# Passage for review
☆ ☆ ☆ ☆ ☆ ☆ ☆

Other causes that can lead to formation of blood clots in the arteries of brain include, certain traumatic injuries causing clot formation in the brain, blood clotting disorders or due to use of certain drugs and substance abuse. Occasionally, certain types of headaches, or migraines can cause excessive spasm of an artery of the brain, resulting in clot formation.
Certain risk factors that may increase the chances of having a thrombotic stroke include, high cholesterol, high blood pressure, diabetes, obesity, smoking and a family history or a previous history of stroke.
Symptoms of Thrombotic Stroke
Thrombotic stroke usually presents itself in different ways, depending on the areas of the brain affected and the severity of disturbance in blood flow to the brain. Depending on the area affected, particular functions controlled by the brain can get damaged in varying degrees.
Symptoms of thrombotic stroke can include sudden appearance of:
Headache, confusion or dizziness,
Vision disturbances or sudden loss of vision,
Weakness on one side of the body,
Difficulty or inability to speak or slurred speech,
Unstable walking, balancing problems and Co-ordination difficulty in hands and legs.
Treatment for Thrombotic Stroke
If the early signs of thrombotic stroke are sensed, immediate evaluation and treatment can be started, in which case, the chances of recovery are better. A thorough clinical examination, neurological assessment and related tests are done. Investigations like CT scan, Doppler ultrasound of the suspected arteries of brain and other tests as required are often performed.
Emergency treatment followed up with regular medications are required. Treatment includes medications to dissolve the clot and improve blood flow to the brain, which shows better results if given within 3 hours of beginning of symptoms. It is also necessary to treat underlying cause like high blood pressure or uncontrolled blood sugar in diabetes. In some cases, endovascular procedures in which the lodged thrombus or clot is removed through a surgical procedure, may be performed if appropriate.
Recovery Period for Thrombotic Stroke
Small thrombus that cause lack of blood supply for a short period and receiving timely treatment show better recovery. If blood supply is cut off for longer period, it can cause more damage. Depending on the symptoms and the damaged caused, rehabilitation may also be required.
Prognosis and recovery period depends on the size and location of the thrombus and severity and damage to the brain and other body parts.
Stroke, which occurs due to stopping of blood supply to the brain is often due to clot formation or bleeding in or around the brain. Clot formation in the arteries of brain occurs in ischemic stroke, while bleeding in or around the brain occurs in hemorrhagic stroke. Hemorrhagic strokes are comparatively less commonly seen and usually account for around 15% cases of stroke, but can cause death in about 40% of deaths due to stroke.
Hemorrhagic strokes are a result of rupture of a weak blood vessel, causing bleeding in the brain. Sometimes, bleeding can occur in the surrounding tissue, which can exert pressure on the brain. This can lead to decreased blood supply to some areas in the brain and damage to brain tissue, leading to a hemorrhagic stroke.

☆ ☆ ☆ ☆ ☆ ☆ ☆

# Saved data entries
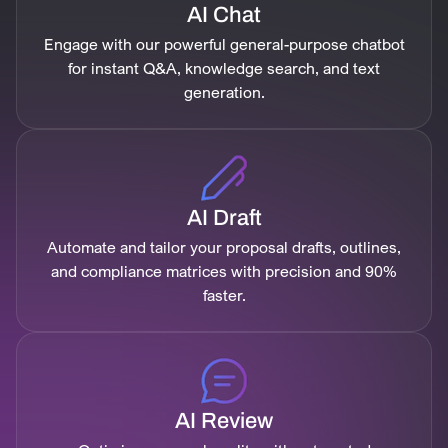
AI Chat
Engage with our powerful general-purpose chatbot
for instant Q&A, knowledge search, and text
generation.
AI Draft
Automate and tailor your proposal drafts, outlines,
and compliance matrices with precision and 90%
faster.
AI Review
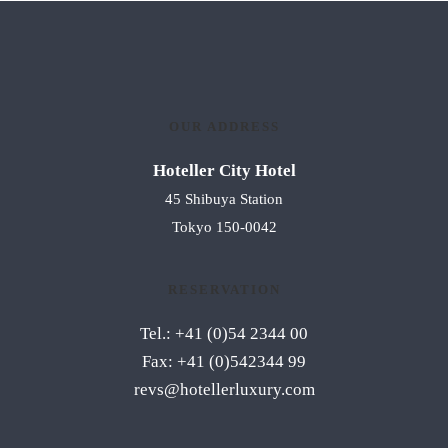
OUR ADDRESS
Hoteller City Hotel
45 Shibuya Station
Tokyo 150-0042
RESERVATION
Tel.: +41 (0)54 2344 00
Fax: +41 (0)542344 99
revs@hotellerluxury.com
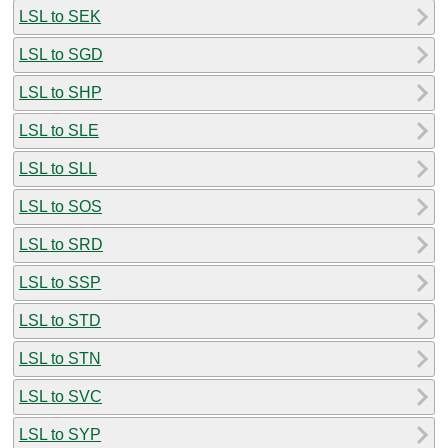
LSL to SEK
LSL to SGD
LSL to SHP
LSL to SLE
LSL to SLL
LSL to SOS
LSL to SRD
LSL to SSP
LSL to STD
LSL to STN
LSL to SVC
LSL to SYP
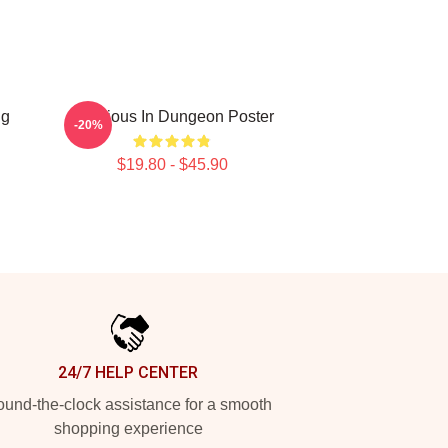
ng
Delicious In Dungeon Poster
-20%
$19.80 - $45.90
24/7 HELP CENTER
und-the-clock assistance for a smooth
shopping experience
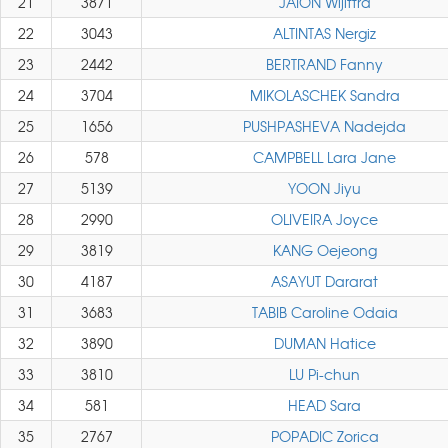
21
3871
JAION Wijittra
22
3043
ALTINTAS Nergiz
23
2442
BERTRAND Fanny
24
3704
MIKOLASCHEK Sandra
25
1656
PUSHPASHEVA Nadejda
26
578
CAMPBELL Lara Jane
27
5139
YOON Jiyu
28
2990
OLIVEIRA Joyce
29
3819
KANG Oejeong
30
4187
ASAYUT Dararat
31
3683
TABIB Caroline Odaia
32
3890
DUMAN Hatice
33
3810
LU Pi-chun
34
581
HEAD Sara
35
2767
POPADIC Zorica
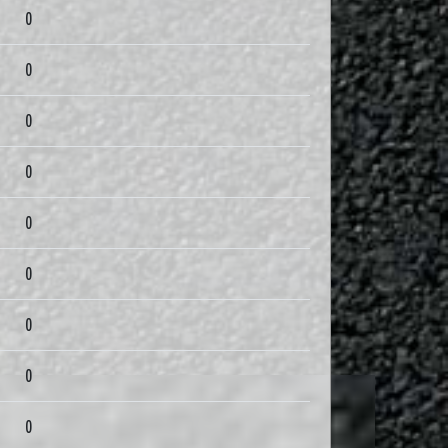
0
0
0
0
0
0
0
0
0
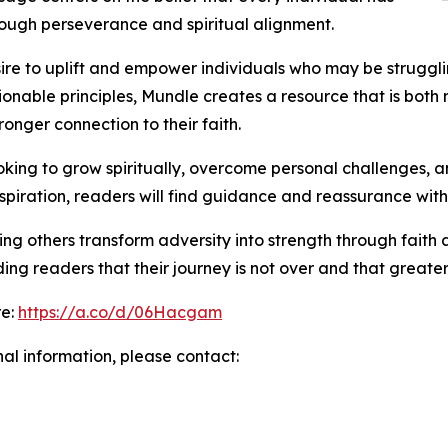
ough perseverance and spiritual alignment.
sire to uplift and empower individuals who may be struggl
able principles, Mundle creates a resource that is both m
ronger connection to their faith.
oking to grow spiritually, overcome personal challenges,
nspiration, readers will find guidance and reassurance withi
ping others transform adversity into strength through fai
ng readers that their journey is not over and that greate
re:
https://a.co/d/06Hacgam
nal information, please contact:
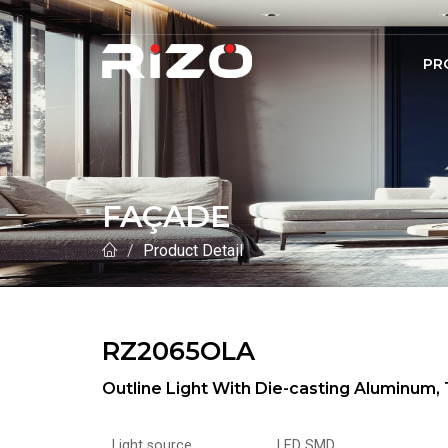
PR
FAÇADE
Product Detail
RZ2065OLA
Outline Light With Die-casting Aluminu
Light source
LED SMD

☆ ☆ ☆ ☆ ☆ ☆ ☆

Resume the passage on stroke, picking up directly after its last sentence.

Types of Hemorrhagic Stroke
Hemorrhagic stroke is mainly classified into two types:
Intracerebral Hemorrhage – This is the commonest type of hemorrhagic stroke. In intracerebral hemorrhage, a blood vessel ruptures or bursts and bleeds into the brain tissue. The brain cells and tissue die resulting in damage to the part of the brain where bleeding occurs.
Subarachnoid Hemorrhage – This occurs when bleeding from a blood vessel occurs in to the space in between the brain and the surrounding tissue. This space is called subarachnoid space, hence the name subarachnoid hemorrhage.
Causes of Hemorrhagic Stroke
Hemorrhagic stroke is caused due to bleeding in the brain tissue or in the tissues around the brain. The common causes of bleeding in and around the brain includes
Aneurysm – This occurs when a weakened part of a blood vessel get enlarged, called as ballooning. If it is not attended to at the right time, the weakened part continues to weaken, causing thinning of the vessel wall until it ruptures and bleeds into the brain tissue. This causes intracerebral hemorrhage leading to hemorrhagic stroke. Aneurysm and resulting hemorrhagic stroke can occur due to high blood pressure.
Arteriovenous malformation (AVM) – It is a congenital condition, in which the blood vessels are abnormally formed or they are twisted in an abnormal manner. It usually affects the arteries and veins in the brain or spine. This affects the blood flow to the brain, also these blood vessels can rupture and cause bleeding into the brain. When blood vessels in the brain are malformed, it can result into intracerebral hemorrhage, while if the blood vessels in the surrounding tissue are involved, it results in subarachnoid hemorrhage, both resulting into hemorrhagic stroke.
Other Causes of Hemorrhagic Stroke Include:
Hypertension or high blood pressure,
Amyloidosis, in which a protein gets built up in the arteries of brain and cause easy bleeding.
Medicines like blood thinners, taken for treatment as anticoagulant therapy, thrombolytic therapy or for treating ischemic stroke.
Some risk factors that increase the risk of hemorrhagic stroke include:
High blood pressure
Previous history of stroke
Smoking and alcohol consumption
Substance or Drug abuse
Symptoms of Hemorrhagic Stroke
Hemorrhagic stroke may vary in its presentation and symptoms from person to person and also depends on the type of hemorrhage.
Intracerebral hemorrhage can present with severe headache, weakness or numbness in arms, face or legs, especially on one side, sudden nausea, vomiting, confusion and sometimes loss of consciousness. Seizures may also occur if the stroke has resulted from congenital malformation (AVM).
Subarachnoid hemorrhage may show symptoms of headache. Sudden, severe headache, nausea, vomiting, stiffness in the neck, sensitivity to light and loss of consciousness may be seen.
In either of types of hemorrhagic stroke, changes in level of alertness, difficulty in speech, swallowing problems, coordinated movements of hands and legs, difficulty in writing and reading, balance problems, changes in vision, blurring or loss of vision may also be noted.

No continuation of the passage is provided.